§ **What is needed**
Only one stretch of the data is wanted: the line containing "Curved design for additional cable support", the line containing "pcs. | 151-00654 |", and every line between them, copied exactly.

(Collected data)

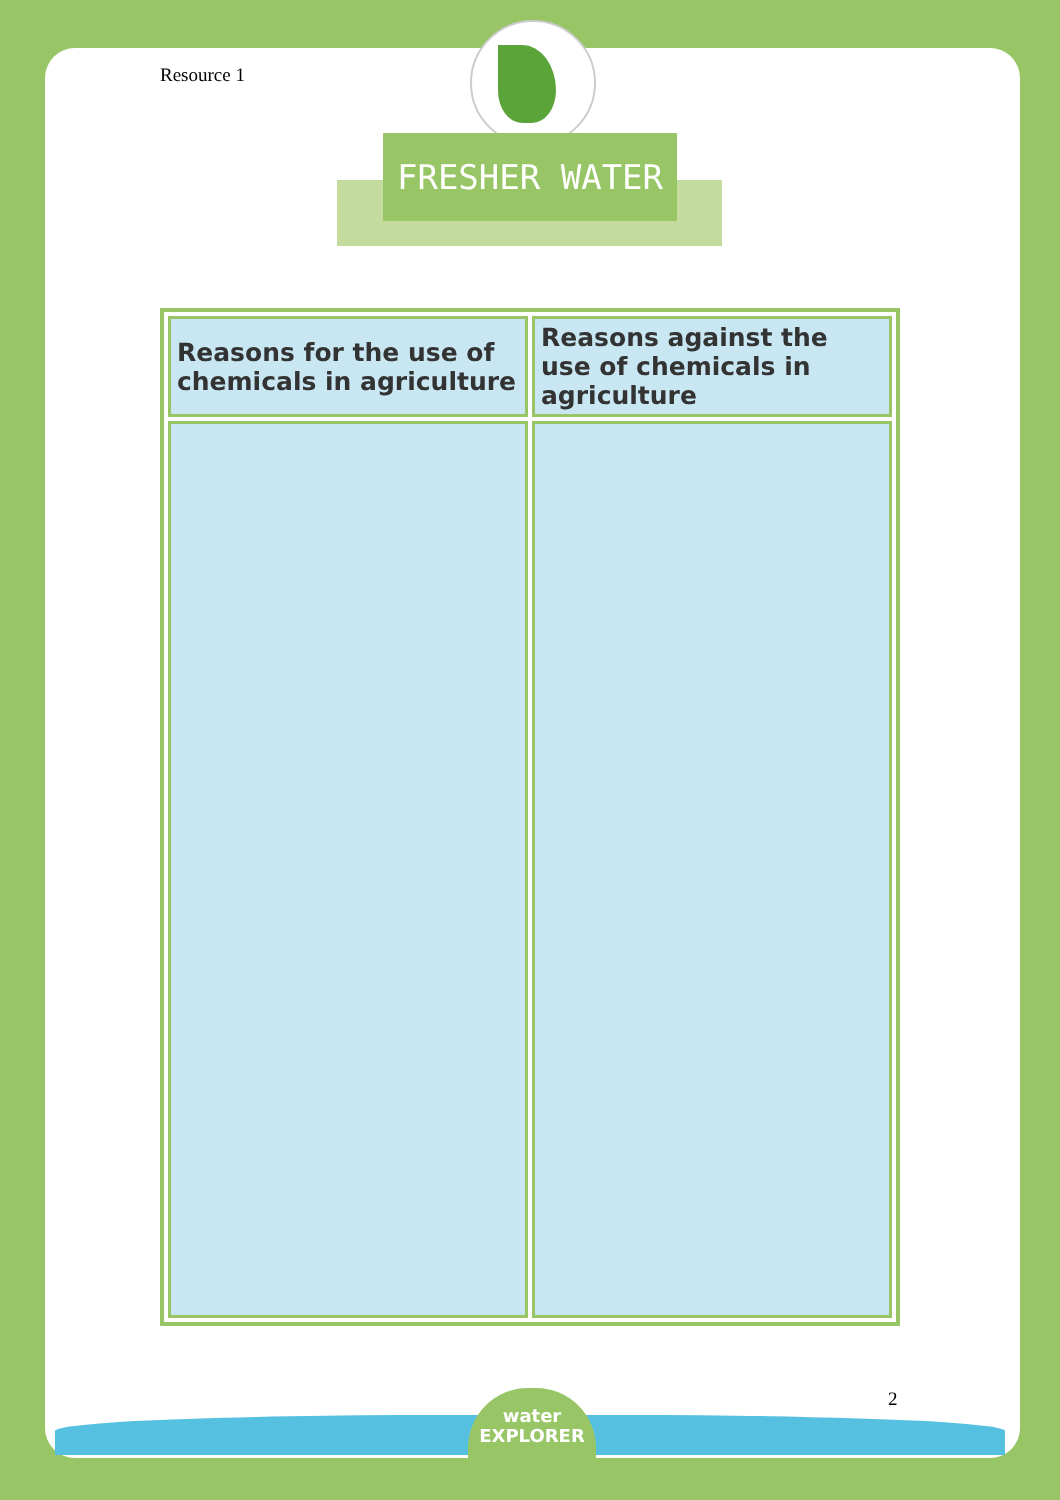Resource 1
FRESHER WATER
| Reasons for the use of chemicals in agriculture | Reasons against the use of chemicals in agriculture |
| --- | --- |
2
water
EXPLORER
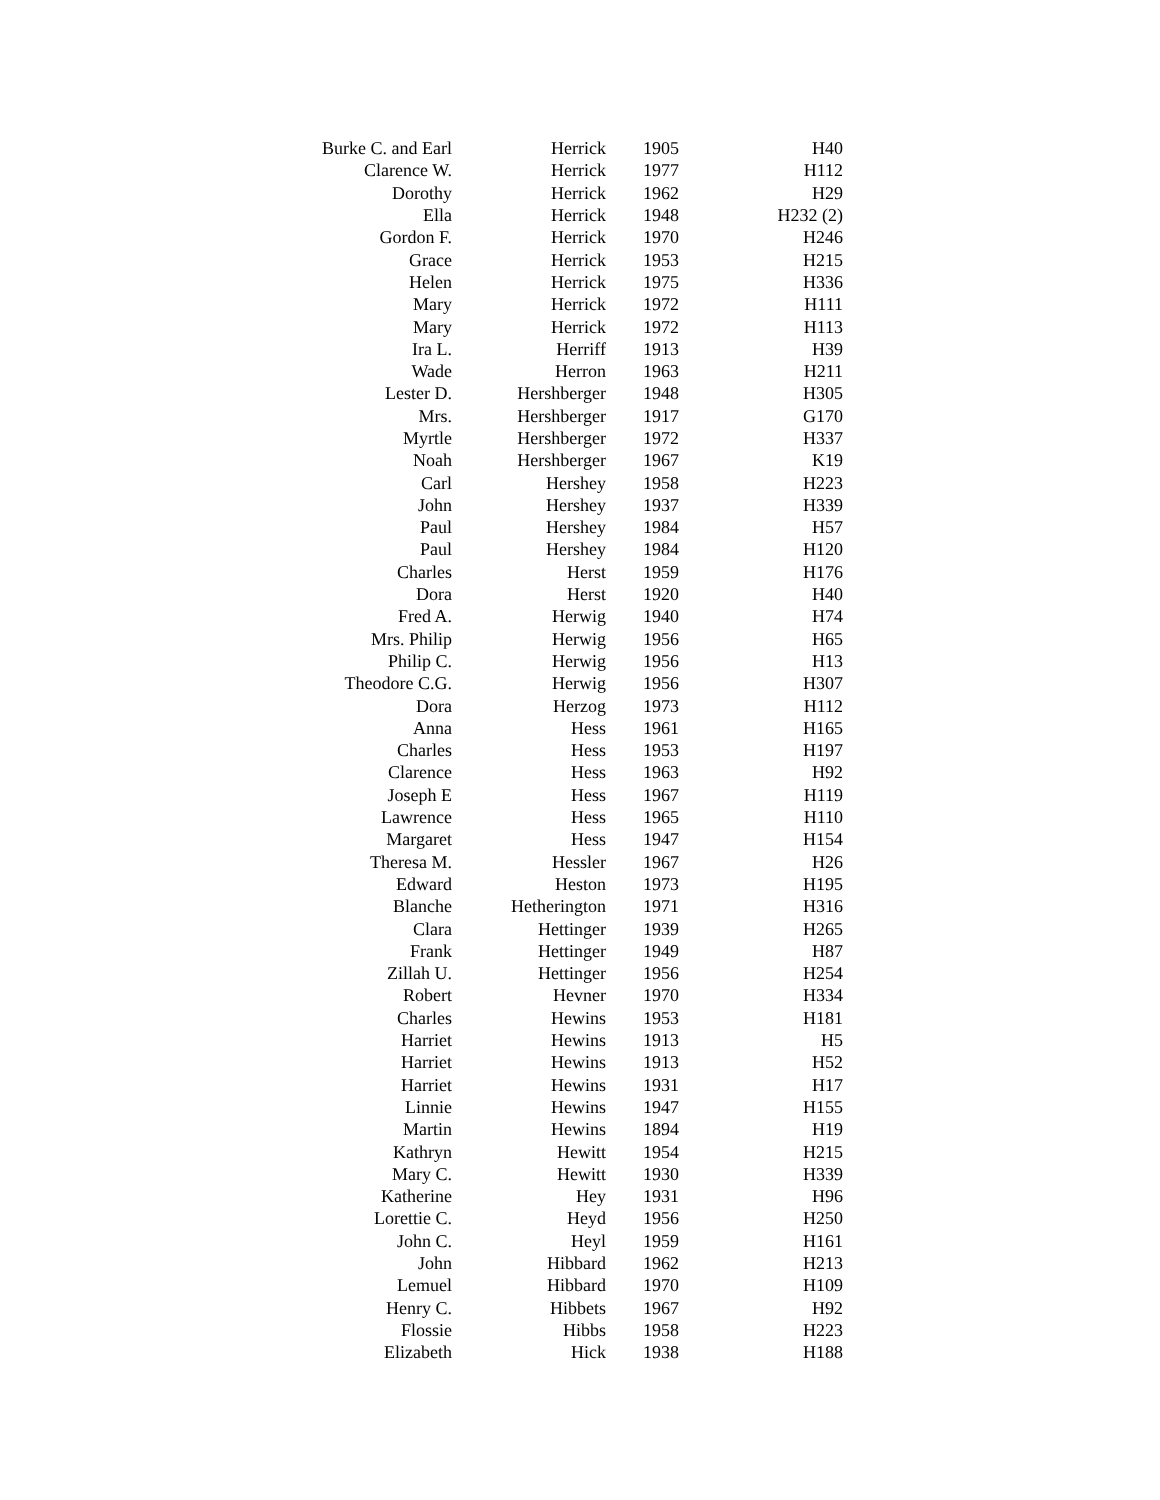| Burke C. and Earl | Herrick | 1905 | H40 |
| Clarence W. | Herrick | 1977 | H112 |
| Dorothy | Herrick | 1962 | H29 |
| Ella | Herrick | 1948 | H232 (2) |
| Gordon F. | Herrick | 1970 | H246 |
| Grace | Herrick | 1953 | H215 |
| Helen | Herrick | 1975 | H336 |
| Mary | Herrick | 1972 | H111 |
| Mary | Herrick | 1972 | H113 |
| Ira L. | Herriff | 1913 | H39 |
| Wade | Herron | 1963 | H211 |
| Lester D. | Hershberger | 1948 | H305 |
| Mrs. | Hershberger | 1917 | G170 |
| Myrtle | Hershberger | 1972 | H337 |
| Noah | Hershberger | 1967 | K19 |
| Carl | Hershey | 1958 | H223 |
| John | Hershey | 1937 | H339 |
| Paul | Hershey | 1984 | H57 |
| Paul | Hershey | 1984 | H120 |
| Charles | Herst | 1959 | H176 |
| Dora | Herst | 1920 | H40 |
| Fred A. | Herwig | 1940 | H74 |
| Mrs. Philip | Herwig | 1956 | H65 |
| Philip C. | Herwig | 1956 | H13 |
| Theodore C.G. | Herwig | 1956 | H307 |
| Dora | Herzog | 1973 | H112 |
| Anna | Hess | 1961 | H165 |
| Charles | Hess | 1953 | H197 |
| Clarence | Hess | 1963 | H92 |
| Joseph E | Hess | 1967 | H119 |
| Lawrence | Hess | 1965 | H110 |
| Margaret | Hess | 1947 | H154 |
| Theresa M. | Hessler | 1967 | H26 |
| Edward | Heston | 1973 | H195 |
| Blanche | Hetherington | 1971 | H316 |
| Clara | Hettinger | 1939 | H265 |
| Frank | Hettinger | 1949 | H87 |
| Zillah U. | Hettinger | 1956 | H254 |
| Robert | Hevner | 1970 | H334 |
| Charles | Hewins | 1953 | H181 |
| Harriet | Hewins | 1913 | H5 |
| Harriet | Hewins | 1913 | H52 |
| Harriet | Hewins | 1931 | H17 |
| Linnie | Hewins | 1947 | H155 |
| Martin | Hewins | 1894 | H19 |
| Kathryn | Hewitt | 1954 | H215 |
| Mary C. | Hewitt | 1930 | H339 |
| Katherine | Hey | 1931 | H96 |
| Lorettie C. | Heyd | 1956 | H250 |
| John C. | Heyl | 1959 | H161 |
| John | Hibbard | 1962 | H213 |
| Lemuel | Hibbard | 1970 | H109 |
| Henry C. | Hibbets | 1967 | H92 |
| Flossie | Hibbs | 1958 | H223 |
| Elizabeth | Hick | 1938 | H188 |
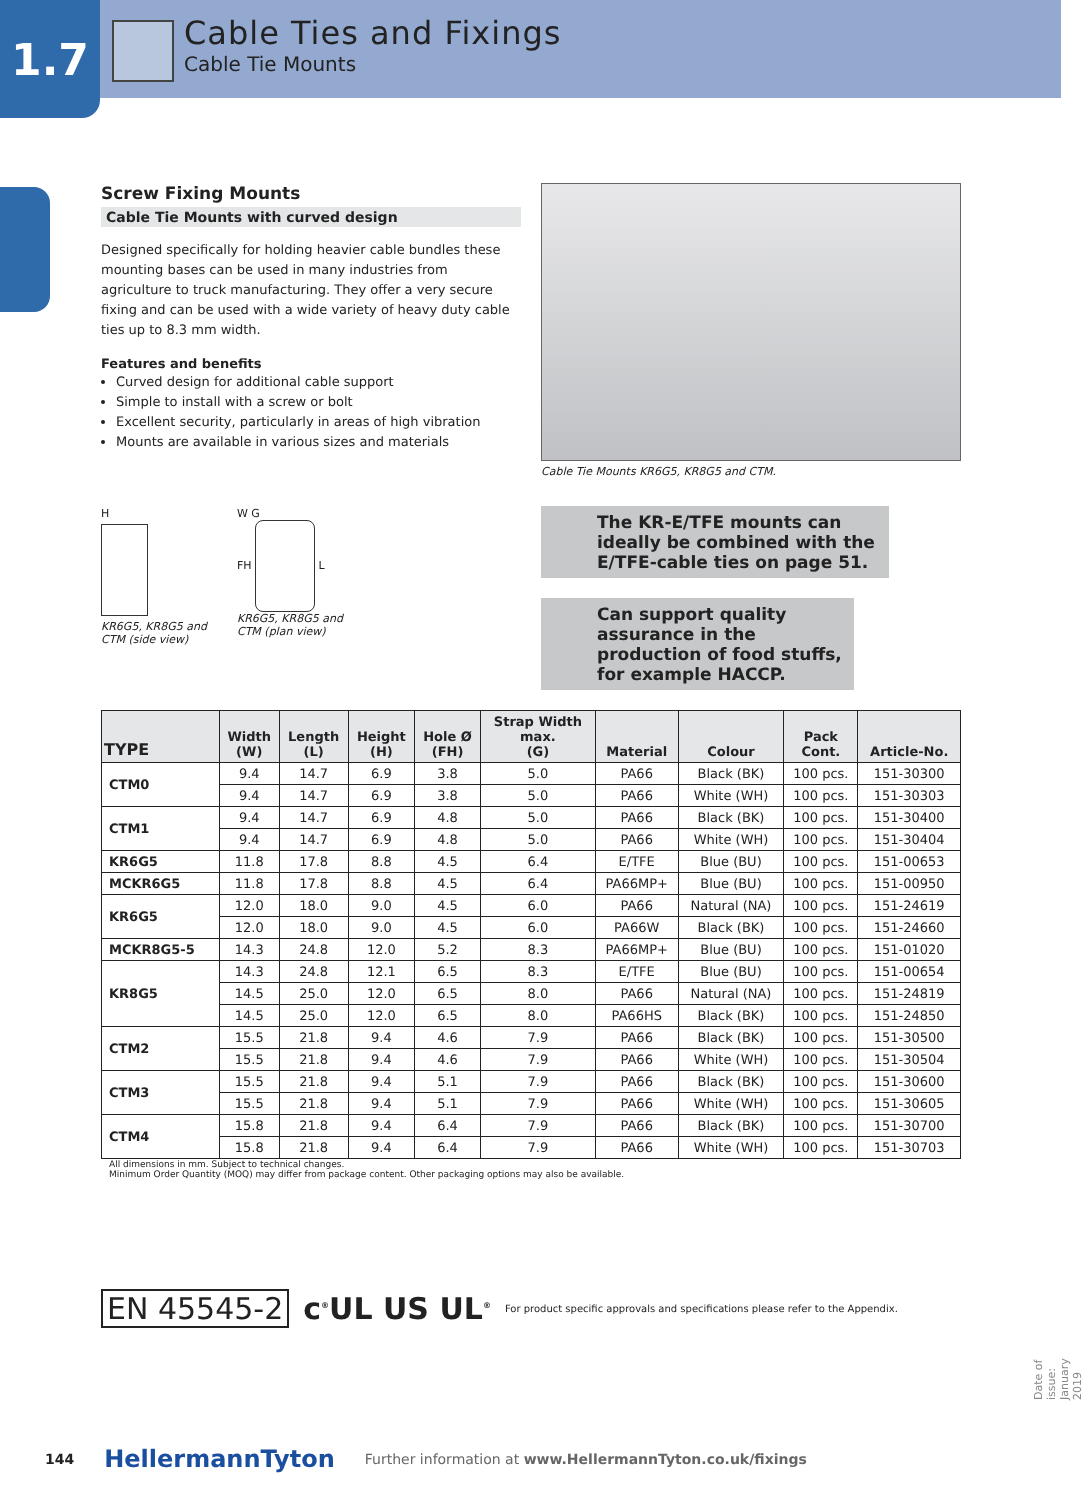1.7
Cable Ties and Fixings
Cable Tie Mounts
Screw Fixing Mounts
Cable Tie Mounts with curved design
Designed specifically for holding heavier cable bundles these mounting bases can be used in many industries from agriculture to truck manufacturing. They offer a very secure fixing and can be used with a wide variety of heavy duty cable ties up to 8.3 mm width.
Features and benefits
Curved design for additional cable support
Simple to install with a screw or bolt
Excellent security, particularly in areas of high vibration
Mounts are available in various sizes and materials
H
KR6G5, KR8G5 and
CTM (side view)
W G
FH L
KR6G5, KR8G5 and
CTM (plan view)
Cable Tie Mounts KR6G5, KR8G5 and CTM.
The KR-E/TFE mounts can ideally be combined with the E/TFE-cable ties on page 51.
Can support quality assurance in the production of food stuffs, for example HACCP.
| TYPE | Width (W) | Length (L) | Height (H) | Hole Ø (FH) | Strap Width max. (G) | Material | Colour | Pack Cont. | Article-No. |
| --- | --- | --- | --- | --- | --- | --- | --- | --- | --- |
| CTM0 | 9.4 | 14.7 | 6.9 | 3.8 | 5.0 | PA66 | Black (BK) | 100 pcs. | 151-30300 |
| | 9.4 | 14.7 | 6.9 | 3.8 | 5.0 | PA66 | White (WH) | 100 pcs. | 151-30303 |
| CTM1 | 9.4 | 14.7 | 6.9 | 4.8 | 5.0 | PA66 | Black (BK) | 100 pcs. | 151-30400 |
| | 9.4 | 14.7 | 6.9 | 4.8 | 5.0 | PA66 | White (WH) | 100 pcs. | 151-30404 |
| KR6G5 | 11.8 | 17.8 | 8.8 | 4.5 | 6.4 | E/TFE | Blue (BU) | 100 pcs. | 151-00653 |
| MCKR6G5 | 11.8 | 17.8 | 8.8 | 4.5 | 6.4 | PA66MP+ | Blue (BU) | 100 pcs. | 151-00950 |
| KR6G5 | 12.0 | 18.0 | 9.0 | 4.5 | 6.0 | PA66 | Natural (NA) | 100 pcs. | 151-24619 |
| | 12.0 | 18.0 | 9.0 | 4.5 | 6.0 | PA66W | Black (BK) | 100 pcs. | 151-24660 |
| MCKR8G5-5 | 14.3 | 24.8 | 12.0 | 5.2 | 8.3 | PA66MP+ | Blue (BU) | 100 pcs. | 151-01020 |
| KR8G5 | 14.3 | 24.8 | 12.1 | 6.5 | 8.3 | E/TFE | Blue (BU) | 100 pcs. | 151-00654 |
| | 14.5 | 25.0 | 12.0 | 6.5 | 8.0 | PA66 | Natural (NA) | 100 pcs. | 151-24819 |
| | 14.5 | 25.0 | 12.0 | 6.5 | 8.0 | PA66HS | Black (BK) | 100 pcs. | 151-24850 |
| CTM2 | 15.5 | 21.8 | 9.4 | 4.6 | 7.9 | PA66 | Black (BK) | 100 pcs. | 151-30500 |
| | 15.5 | 21.8 | 9.4 | 4.6 | 7.9 | PA66 | White (WH) | 100 pcs. | 151-30504 |
| CTM3 | 15.5 | 21.8 | 9.4 | 5.1 | 7.9 | PA66 | Black (BK) | 100 pcs. | 151-30600 |
| | 15.5 | 21.8 | 9.4 | 5.1 | 7.9 | PA66 | White (WH) | 100 pcs. | 151-30605 |
| CTM4 | 15.8 | 21.8 | 9.4 | 6.4 | 7.9 | PA66 | Black (BK) | 100 pcs. | 151-30700 |
| | 15.8 | 21.8 | 9.4 | 6.4 | 7.9 | PA66 | White (WH) | 100 pcs. | 151-30703 |
All dimensions in mm. Subject to technical changes.
Minimum Order Quantity (MOQ) may differ from package content. Other packaging options may also be available.
EN 45545-2 c<sup>®</sup>UL US UL<sup>®</sup> For product specific approvals and specifications please refer to the Appendix.
144 HellermannTyton Further information at www.HellermannTyton.co.uk/fixings
Date of issue: January 2019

§ **Response area**
Curved design for additional cable support
Simple to install with a screw or bolt
Excellent security, particularly in areas of high vibration
Mounts are available in various sizes and materials
H
KR6G5, KR8G5 and
CTM (side view)
W G
FH L
KR6G5, KR8G5 and
CTM (plan view)
Cable Tie Mounts KR6G5, KR8G5 and CTM.
The KR-E/TFE mounts can ideally be combined with the E/TFE-cable ties on page 51.
Can support quality assurance in the production of food stuffs, for example HACCP.
| TYPE | Width (W) | Length (L) | Height (H) | Hole Ø (FH) | Strap Width max. (G) | Material | Colour | Pack Cont. | Article-No. |
| --- | --- | --- | --- | --- | --- | --- | --- | --- | --- |
| CTM0 | 9.4 | 14.7 | 6.9 | 3.8 | 5.0 | PA66 | Black (BK) | 100 pcs. | 151-30300 |
| | 9.4 | 14.7 | 6.9 | 3.8 | 5.0 | PA66 | White (WH) | 100 pcs. | 151-30303 |
| CTM1 | 9.4 | 14.7 | 6.9 | 4.8 | 5.0 | PA66 | Black (BK) | 100 pcs. | 151-30400 |
| | 9.4 | 14.7 | 6.9 | 4.8 | 5.0 | PA66 | White (WH) | 100 pcs. | 151-30404 |
| KR6G5 | 11.8 | 17.8 | 8.8 | 4.5 | 6.4 | E/TFE | Blue (BU) | 100 pcs. | 151-00653 |
| MCKR6G5 | 11.8 | 17.8 | 8.8 | 4.5 | 6.4 | PA66MP+ | Blue (BU) | 100 pcs. | 151-00950 |
| KR6G5 | 12.0 | 18.0 | 9.0 | 4.5 | 6.0 | PA66 | Natural (NA) | 100 pcs. | 151-24619 |
| | 12.0 | 18.0 | 9.0 | 4.5 | 6.0 | PA66W | Black (BK) | 100 pcs. | 151-24660 |
| MCKR8G5-5 | 14.3 | 24.8 | 12.0 | 5.2 | 8.3 | PA66MP+ | Blue (BU) | 100 pcs. | 151-01020 |
| KR8G5 | 14.3 | 24.8 | 12.1 | 6.5 | 8.3 | E/TFE | Blue (BU) | 100 pcs. | 151-00654 |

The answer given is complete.